For me each day must start with a check on the chickens to make sure they are watered and fed, and to decide whether they must remain in quarantine or may be allowed some exercise in the garden. Three eggs today, including a fourth pullet egg.
I feel like a sluggard – not out working in the garden until the afternoon. But then inspiration kicks in. This year I am going to try and cultivate some proper flowers. Dahlias. Never done that before. I have two tubers and two matching pots in which to try them out. But. The pots are already occupied and I must find homes for the occupants first. One has a rose, the other a mess of some sort of rough grassy thing.
Now I have wanted to get a rose bed going for years, and all attempts have failed, largely because I don’t really know what I am doing. I have a personality disorder known as autodidacticism, I think. It means I am ‘self-taught’, or rather that I prefer to find things out for myself rather than have some one tell me what to do.
With gardening it means that I begin reading the right section of the books, tell myself I have got the idea and don’t bother to read the whole section. It’s the same with recipes. So sometimes things work out and sometime they don’t. You live and learn.
Now I’ve checked that a rose bed need to be well manured and have a sunny aspect. And I have a good bed in mind. But it is already occupied. Both previous attempts to get a rose garden going went wrong – one was in the wrong place – the other was crowded out by hollyhocks and a flourishing yellow dogwood. So first I need to find the right place for the rose. The grassy thing can go on the compost. But I need to find a home for the dogwood. Oh, and there’s another shrub and two more roses that need moving before the eucalyptus gets cut back on Friday, they are right in the ‘firing line’.
So job number one is to transplant the shrubs. Then to prepare the bed for the roses. That means digging it out, making sure it has good drainage, sifting the soil and adding fresh compost. I make my own from raw kitchen waste and chicken shit.

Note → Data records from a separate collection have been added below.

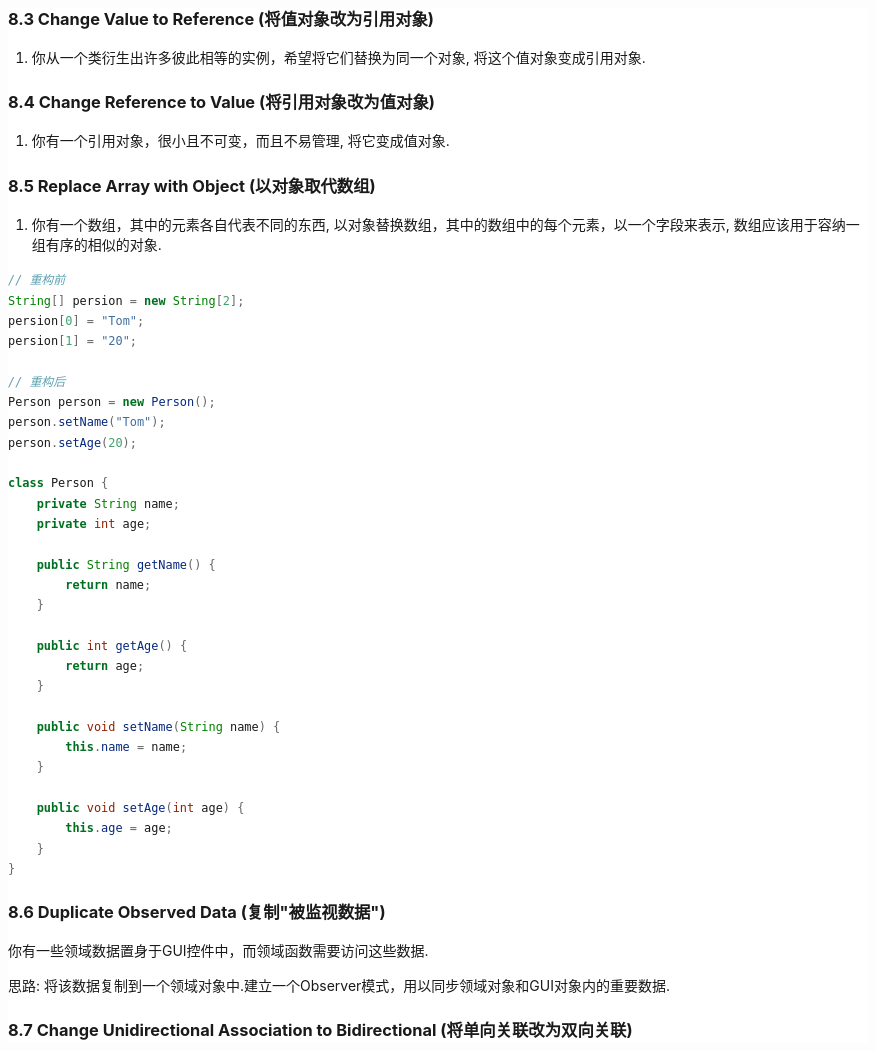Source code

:### 8.3 Change Value to Reference (将值对象改为引用对象)

1. 你从一个类衍生出许多彼此相等的实例，希望将它们替换为同一个对象, 将这个值对象变成引用对象.

### 8.4 Change Reference to Value (将引用对象改为值对象)

1. 你有一个引用对象，很小且不可变，而且不易管理, 将它变成值对象.

### 8.5 Replace Array with Object (以对象取代数组)

1. 你有一个数组，其中的元素各自代表不同的东西, 以对象替换数组，其中的数组中的每个元素，以一个字段来表示, 数组应该用于容纳一组有序的相似的对象.

```java
// 重构前
String[] persion = new String[2];
persion[0] = "Tom";
persion[1] = "20";

// 重构后
Person person = new Person();
person.setName("Tom");
person.setAge(20);

class Person {
    private String name;
    private int age;

    public String getName() {
        return name;
    }

    public int getAge() {
        return age;
    }

    public void setName(String name) {
        this.name = name;
    }

    public void setAge(int age) {
        this.age = age;
    }
}
```

### 8.6 Duplicate Observed Data (复制"被监视数据")

你有一些领域数据置身于GUI控件中，而领域函数需要访问这些数据.

思路: 将该数据复制到一个领域对象中.建立一个Observer模式，用以同步领域对象和GUI对象内的重要数据.

### 8.7 Change Unidirectional Association to Bidirectional (将单向关联改为双向关联)
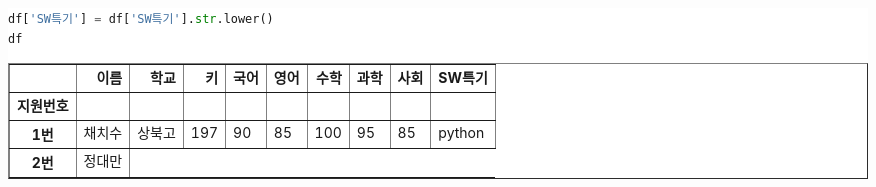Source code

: 


```python
df['SW특기'] = df['SW특기'].str.lower()
df
```




<div>
<style scoped>
    .dataframe tbody tr th:only-of-type {
        vertical-align: middle;
    }

    .dataframe tbody tr th {
        vertical-align: top;
    }

    .dataframe thead th {
        text-align: right;
    }
</style>
<table border="1" class="dataframe">
  <thead>
    <tr style="text-align: right;">
      <th></th>
      <th>이름</th>
      <th>학교</th>
      <th>키</th>
      <th>국어</th>
      <th>영어</th>
      <th>수학</th>
      <th>과학</th>
      <th>사회</th>
      <th>SW특기</th>
    </tr>
    <tr>
      <th>지원번호</th>
      <th></th>
      <th></th>
      <th></th>
      <th></th>
      <th></th>
      <th></th>
      <th></th>
      <th></th>
      <th></th>
    </tr>
  </thead>
  <tbody>
    <tr>
      <th>1번</th>
      <td>채치수</td>
      <td>상북고</td>
      <td>197</td>
      <td>90</td>
      <td>85</td>
      <td>100</td>
      <td>95</td>
      <td>85</td>
      <td>python</td>
    </tr>
    <tr>
      <th>2번</th>
      <td>정대만</td>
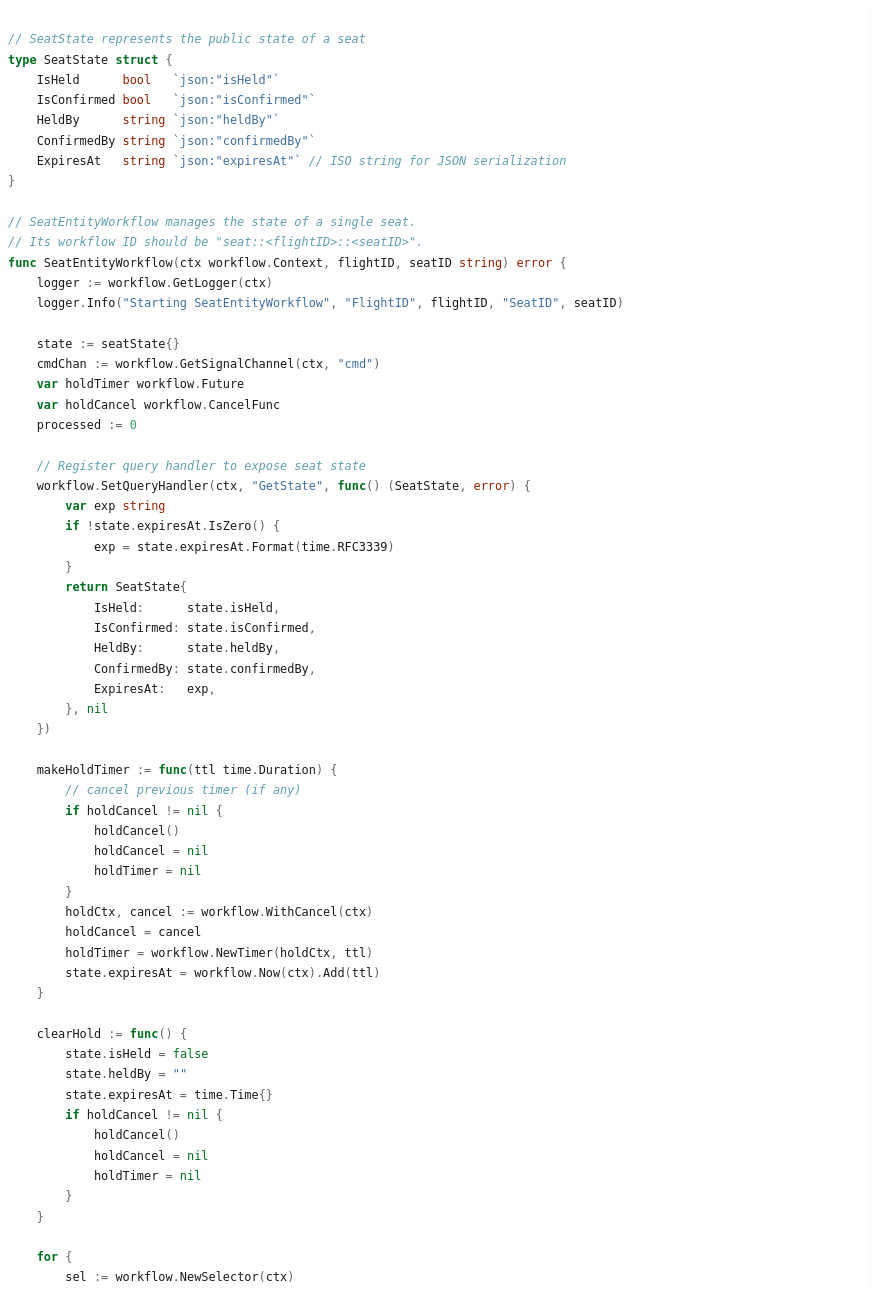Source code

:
 ```go

// SeatState represents the public state of a seat
type SeatState struct {
	IsHeld      bool   `json:"isHeld"`
	IsConfirmed bool   `json:"isConfirmed"`
	HeldBy      string `json:"heldBy"`
	ConfirmedBy string `json:"confirmedBy"`
	ExpiresAt   string `json:"expiresAt"` // ISO string for JSON serialization
}

// SeatEntityWorkflow manages the state of a single seat.
// Its workflow ID should be "seat::<flightID>::<seatID>".
func SeatEntityWorkflow(ctx workflow.Context, flightID, seatID string) error {
	logger := workflow.GetLogger(ctx)
	logger.Info("Starting SeatEntityWorkflow", "FlightID", flightID, "SeatID", seatID)

	state := seatState{}
	cmdChan := workflow.GetSignalChannel(ctx, "cmd")
	var holdTimer workflow.Future
	var holdCancel workflow.CancelFunc
	processed := 0

	// Register query handler to expose seat state
	workflow.SetQueryHandler(ctx, "GetState", func() (SeatState, error) {
		var exp string
		if !state.expiresAt.IsZero() {
			exp = state.expiresAt.Format(time.RFC3339)
		}
		return SeatState{
			IsHeld:      state.isHeld,
			IsConfirmed: state.isConfirmed,
			HeldBy:      state.heldBy,
			ConfirmedBy: state.confirmedBy,
			ExpiresAt:   exp,
		}, nil
	})

	makeHoldTimer := func(ttl time.Duration) {
		// cancel previous timer (if any)
		if holdCancel != nil {
			holdCancel()
			holdCancel = nil
			holdTimer = nil
		}
		holdCtx, cancel := workflow.WithCancel(ctx)
		holdCancel = cancel
		holdTimer = workflow.NewTimer(holdCtx, ttl)
		state.expiresAt = workflow.Now(ctx).Add(ttl)
	}

	clearHold := func() {
		state.isHeld = false
		state.heldBy = ""
		state.expiresAt = time.Time{}
		if holdCancel != nil {
			holdCancel()
			holdCancel = nil
			holdTimer = nil
		}
	}

	for {
		sel := workflow.NewSelector(ctx)
```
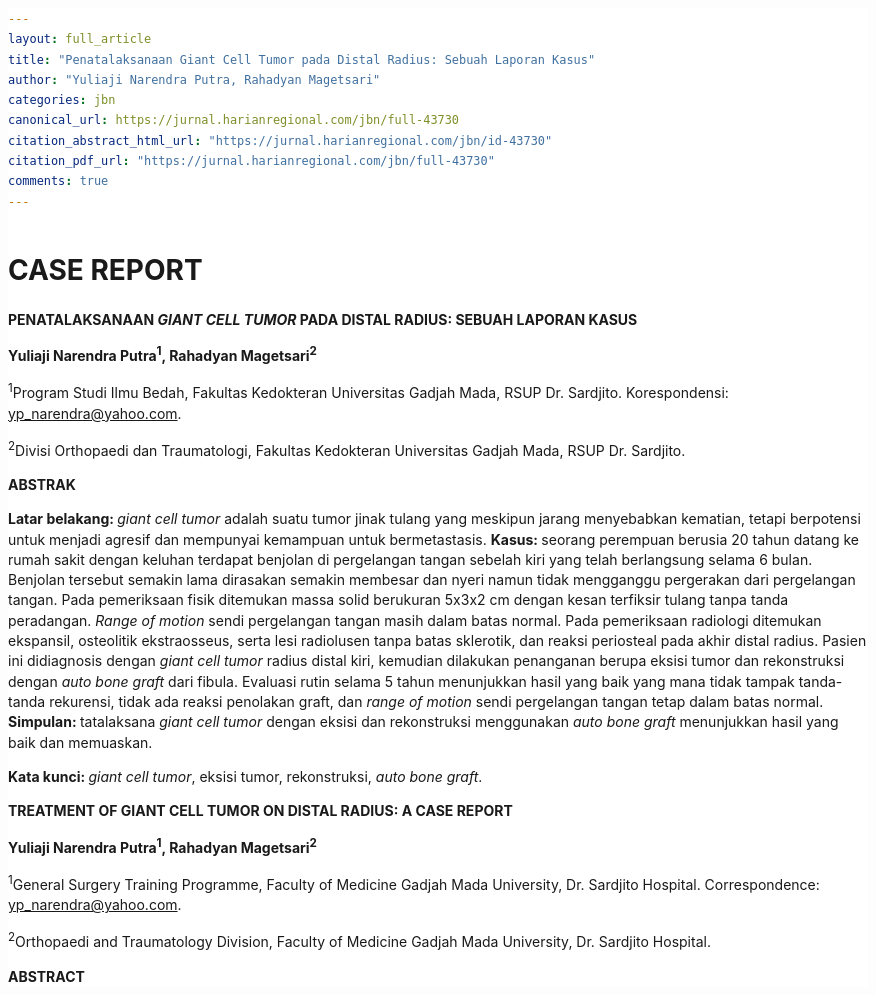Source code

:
 ```yaml
---
layout: full_article
title: "Penatalaksanaan Giant Cell Tumor pada Distal Radius: Sebuah Laporan Kasus"
author: "Yuliaji Narendra Putra, Rahadyan Magetsari"
categories: jbn
canonical_url: https://jurnal.harianregional.com/jbn/full-43730 
citation_abstract_html_url: "https://jurnal.harianregional.com/jbn/id-43730"
citation_pdf_url: "https://jurnal.harianregional.com/jbn/full-43730"  
comments: true
---
```


<a name="caption1"></a>
<h1><a name="bookmark0"></a><span class="font0" style="font-weight:bold;"><a name="bookmark1"></a>CASE REPORT</span></h1>
<p><span class="font4" style="font-weight:bold;">PENATALAKSANAAN </span><span class="font4" style="font-weight:bold;font-style:italic;">GIANT CELL TUMOR</span><span class="font4" style="font-weight:bold;"> PADA DISTAL RADIUS: SEBUAH LAPORAN KASUS</span></p>
<p><span class="font2" style="font-weight:bold;">Yuliaji Narendra Putra<sup>1</sup>, Rahadyan Magetsari<sup>2</sup></span></p>
<p><span class="font1"><sup>1</sup>Program Studi Ilmu Bedah, Fakultas Kedokteran Universitas Gadjah Mada, RSUP Dr. Sardjito. Korespondensi: </span><a href="mailto:yp_narendra@yahoo.com"><span class="font1">yp_narendra@yahoo.com</span></a><span class="font1">.</span></p>
<p><span class="font1"><sup>2</sup>Divisi Orthopaedi dan Traumatologi, Fakultas Kedokteran Universitas Gadjah Mada, RSUP Dr. Sardjito.</span></p>
<p><span class="font2" style="font-weight:bold;">ABSTRAK</span></p>
<p><span class="font2" style="font-weight:bold;">Latar belakang: </span><span class="font2" style="font-style:italic;">giant cell tumor</span><span class="font2"> adalah suatu tumor jinak tulang yang meskipun jarang menyebabkan kematian, tetapi berpotensi untuk menjadi agresif dan mempunyai kemampuan untuk bermetastasis. </span><span class="font2" style="font-weight:bold;">Kasus: </span><span class="font2">seorang perempuan berusia 20 tahun datang ke rumah sakit dengan keluhan terdapat benjolan di pergelangan tangan sebelah kiri yang telah berlangsung selama 6 bulan. Benjolan tersebut semakin lama dirasakan semakin membesar dan nyeri namun tidak mengganggu pergerakan dari pergelangan tangan. Pada pemeriksaan fisik ditemukan massa solid berukuran 5x3x2 cm dengan kesan terfiksir tulang tanpa tanda peradangan. </span><span class="font2" style="font-style:italic;">Range of motion</span><span class="font2"> sendi pergelangan tangan masih dalam batas normal. Pada pemeriksaan radiologi ditemukan ekspansil, osteolitik ekstraosseus, serta lesi radiolusen tanpa batas sklerotik, dan reaksi periosteal pada akhir distal radius. Pasien ini didiagnosis dengan </span><span class="font2" style="font-style:italic;">giant cell tumor</span><span class="font2"> radius distal kiri, kemudian dilakukan penanganan berupa eksisi tumor dan rekonstruksi dengan </span><span class="font2" style="font-style:italic;">auto bone graft</span><span class="font2"> dari fibula. Evaluasi rutin selama 5 tahun menunjukkan hasil yang baik yang mana tidak tampak tanda-tanda rekurensi, tidak ada reaksi penolakan graft, dan </span><span class="font2" style="font-style:italic;">range of motion</span><span class="font2"> sendi pergelangan tangan tetap dalam batas normal. </span><span class="font2" style="font-weight:bold;">Simpulan: </span><span class="font2">tatalaksana </span><span class="font2" style="font-style:italic;">giant cell tumor </span><span class="font2">dengan eksisi dan rekonstruksi menggunakan </span><span class="font2" style="font-style:italic;">auto bone graft</span><span class="font2"> menunjukkan hasil yang baik dan memuaskan.</span></p>
<p><span class="font2" style="font-weight:bold;">Kata kunci: </span><span class="font2" style="font-style:italic;">giant cell tumor</span><span class="font2">, eksisi tumor, rekonstruksi, </span><span class="font2" style="font-style:italic;">auto bone graft</span><span class="font2">.</span></p>
<p><span class="font4" style="font-weight:bold;">TREATMENT OF GIANT CELL TUMOR ON DISTAL RADIUS: A CASE REPORT</span></p>
<p><span class="font2" style="font-weight:bold;">Yuliaji Narendra Putra<sup>1</sup>, Rahadyan Magetsari<sup>2</sup></span></p>
<p><span class="font1"><sup>1</sup>General Surgery Training Programme, Faculty of Medicine Gadjah Mada University, Dr. Sardjito Hospital. Correspondence: </span><a href="mailto:yp_narendra@yahoo.com"><span class="font1">yp_narendra@yahoo.com</span></a><span class="font1">.</span></p>
<p><span class="font1"><sup>2</sup>Orthopaedi and Traumatology Division, Faculty of Medicine Gadjah Mada University, Dr. Sardjito Hospital.</span></p>
<p><span class="font2" style="font-weight:bold;">ABSTRACT</span></p>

By the time all that is done I am knackered, dirty, and hungry. And it’s 5pm and time to watch what Mr Raab has to say for himself from No.10. That turns out to be not much, and anyway pales into insignificance when the figures show an horrendous increase the number of deaths the virus has caused in the last 24 hours in the UK and elsewhere.
And the Dahlias still aren’t in. Something else to do tomorrow. Meanwhile there is good news locally as Bristol University thinks it may be on the way to developing a vaccine for challenge the coronavirus
A quick bath and a cold beer and its time for a quick WhatsApp chat with a very tired grandchild No. 4 and her dad, and then to finish Haroun’s adventures. Like ‘The Wizard of Oz’ all the magic is resolved with a happy ending where all that was strange now seems familiar. (No spoilers.) The boys were bamboozling me with their technology skills this evening. It is not that I don’t know about the different social media, it is the speed and skill with which they are able to switch between and link platforms that sends my head reeling. How much easier and nicer to just pick up a book (but even I am not doing much of that these days). We all have a desperate desire (need?) to remain connected in some way.
As I write, The Gambler is running in the background on TV. I am not a Mark Wahlberg fan but I do like Michael K Williams (Omar Little in The Wire and Chalky White in Boardwalk Empire) and the soundtrack is terrific. Late tonight I shall probably finish watching Jean-Pierre Melville’s L’Armee des Ombres about the French Resistance, which I started on MUBI in the early hours of the morning. Or perhaps I shall catch up on the remaining episodes of Naughts and Crosses. We may be in lockdown, but spoiled for choices given the technology at our disposal. No wonder my sleep pattern is all to pot.